- _Your goal_:
Please restate, exactly as they appear, only the lines from the one that contains "vfov_deg: 71.6" to the final line of the entries, with no pictures.

[Data for review Boundary: Start]

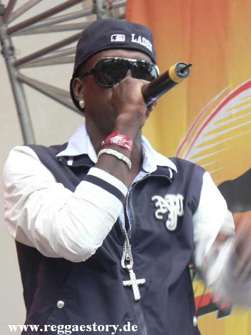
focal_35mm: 192
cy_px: 168
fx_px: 1856
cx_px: 126
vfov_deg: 10.3
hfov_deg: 7.7
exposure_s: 1/30
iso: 100
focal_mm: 32.9
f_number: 3.3
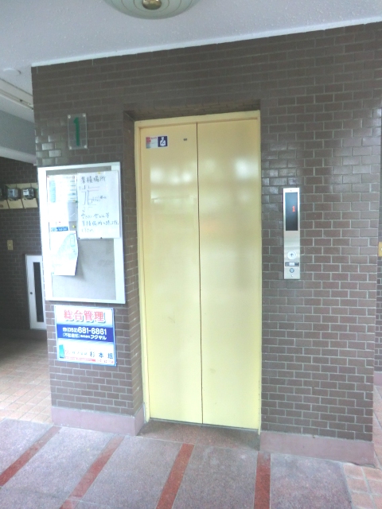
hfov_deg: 56.8
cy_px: 254
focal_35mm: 24
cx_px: 191
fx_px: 353
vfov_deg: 71.6
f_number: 3.2
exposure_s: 1/60
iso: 250
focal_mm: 4.3
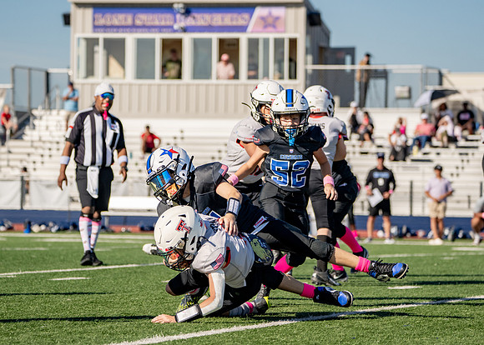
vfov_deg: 6.9
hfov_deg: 9.7
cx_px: 237
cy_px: 180
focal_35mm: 207
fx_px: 2846
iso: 320
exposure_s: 1/2500
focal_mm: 175
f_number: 5.6
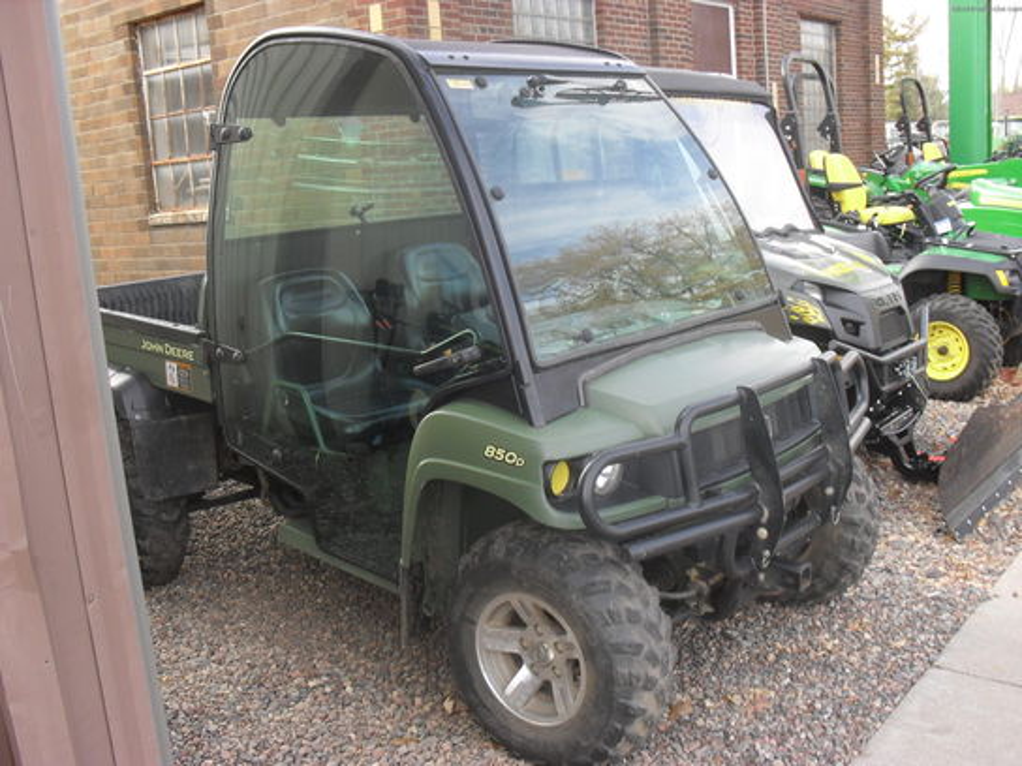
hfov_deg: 52.6
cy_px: 383
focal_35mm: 35
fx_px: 1033
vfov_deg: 40.7
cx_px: 511
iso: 100
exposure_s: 1/90
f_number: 3.2
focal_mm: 6.3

[Data for review Boundary: End]

- _Result for this task_:
vfov_deg: 71.6
f_number: 3.2
exposure_s: 1/60
iso: 250
focal_mm: 4.3
vfov_deg: 6.9
hfov_deg: 9.7
cx_px: 237
cy_px: 180
focal_35mm: 207
fx_px: 2846
iso: 320
exposure_s: 1/2500
focal_mm: 175
f_number: 5.6
hfov_deg: 52.6
cy_px: 383
focal_35mm: 35
fx_px: 1033
vfov_deg: 40.7
cx_px: 511
iso: 100
exposure_s: 1/90
f_number: 3.2
focal_mm: 6.3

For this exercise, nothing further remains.